> Directive: In the records below, count every line containing "Deliblatskoj". Reply with the number only.

-- Provided entries follows --

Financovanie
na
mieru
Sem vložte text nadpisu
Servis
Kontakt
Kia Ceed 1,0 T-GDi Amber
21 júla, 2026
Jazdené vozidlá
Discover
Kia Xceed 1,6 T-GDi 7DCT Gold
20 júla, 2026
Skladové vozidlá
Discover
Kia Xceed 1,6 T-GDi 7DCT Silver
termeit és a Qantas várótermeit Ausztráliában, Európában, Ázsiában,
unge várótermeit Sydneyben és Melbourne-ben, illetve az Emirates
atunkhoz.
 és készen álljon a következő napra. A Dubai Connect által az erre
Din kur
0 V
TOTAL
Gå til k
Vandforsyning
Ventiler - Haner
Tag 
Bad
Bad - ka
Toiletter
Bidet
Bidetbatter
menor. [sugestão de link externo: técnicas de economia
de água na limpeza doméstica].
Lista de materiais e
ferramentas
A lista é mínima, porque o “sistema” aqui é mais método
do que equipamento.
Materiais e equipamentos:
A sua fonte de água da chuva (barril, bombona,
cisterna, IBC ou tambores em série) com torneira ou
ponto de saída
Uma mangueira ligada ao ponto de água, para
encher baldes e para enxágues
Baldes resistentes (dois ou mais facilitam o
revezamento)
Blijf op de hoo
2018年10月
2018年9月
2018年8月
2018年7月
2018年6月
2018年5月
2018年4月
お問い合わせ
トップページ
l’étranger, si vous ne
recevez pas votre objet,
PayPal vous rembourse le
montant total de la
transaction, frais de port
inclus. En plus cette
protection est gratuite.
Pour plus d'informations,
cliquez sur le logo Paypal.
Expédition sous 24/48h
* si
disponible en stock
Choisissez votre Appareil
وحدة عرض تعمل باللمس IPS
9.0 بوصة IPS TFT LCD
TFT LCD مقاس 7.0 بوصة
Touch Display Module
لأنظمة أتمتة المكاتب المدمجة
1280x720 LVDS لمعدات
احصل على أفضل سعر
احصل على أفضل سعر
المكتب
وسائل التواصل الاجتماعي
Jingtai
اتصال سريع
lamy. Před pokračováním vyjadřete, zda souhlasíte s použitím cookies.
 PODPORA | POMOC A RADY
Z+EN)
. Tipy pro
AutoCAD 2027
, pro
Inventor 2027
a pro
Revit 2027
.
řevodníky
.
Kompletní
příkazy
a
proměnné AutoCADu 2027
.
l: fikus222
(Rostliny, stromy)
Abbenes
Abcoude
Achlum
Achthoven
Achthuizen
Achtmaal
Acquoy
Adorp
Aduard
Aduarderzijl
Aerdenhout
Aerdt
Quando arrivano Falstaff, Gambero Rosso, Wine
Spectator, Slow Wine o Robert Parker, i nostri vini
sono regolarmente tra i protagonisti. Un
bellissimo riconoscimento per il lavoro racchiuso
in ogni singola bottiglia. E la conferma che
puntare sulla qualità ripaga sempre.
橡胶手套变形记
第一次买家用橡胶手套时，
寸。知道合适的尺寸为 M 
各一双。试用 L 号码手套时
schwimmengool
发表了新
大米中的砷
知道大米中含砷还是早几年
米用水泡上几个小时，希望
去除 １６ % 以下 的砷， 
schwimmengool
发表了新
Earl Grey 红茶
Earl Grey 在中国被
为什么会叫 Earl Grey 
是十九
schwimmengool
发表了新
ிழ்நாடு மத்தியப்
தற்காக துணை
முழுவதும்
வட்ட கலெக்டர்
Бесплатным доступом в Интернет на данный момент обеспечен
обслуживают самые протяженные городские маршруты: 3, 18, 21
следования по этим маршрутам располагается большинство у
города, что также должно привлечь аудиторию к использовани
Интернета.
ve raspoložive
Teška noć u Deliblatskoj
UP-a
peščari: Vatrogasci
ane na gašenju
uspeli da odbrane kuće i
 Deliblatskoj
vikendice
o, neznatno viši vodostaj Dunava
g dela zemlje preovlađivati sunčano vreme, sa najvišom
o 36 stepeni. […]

-- Provided entries concluded --

> Result of this task: 2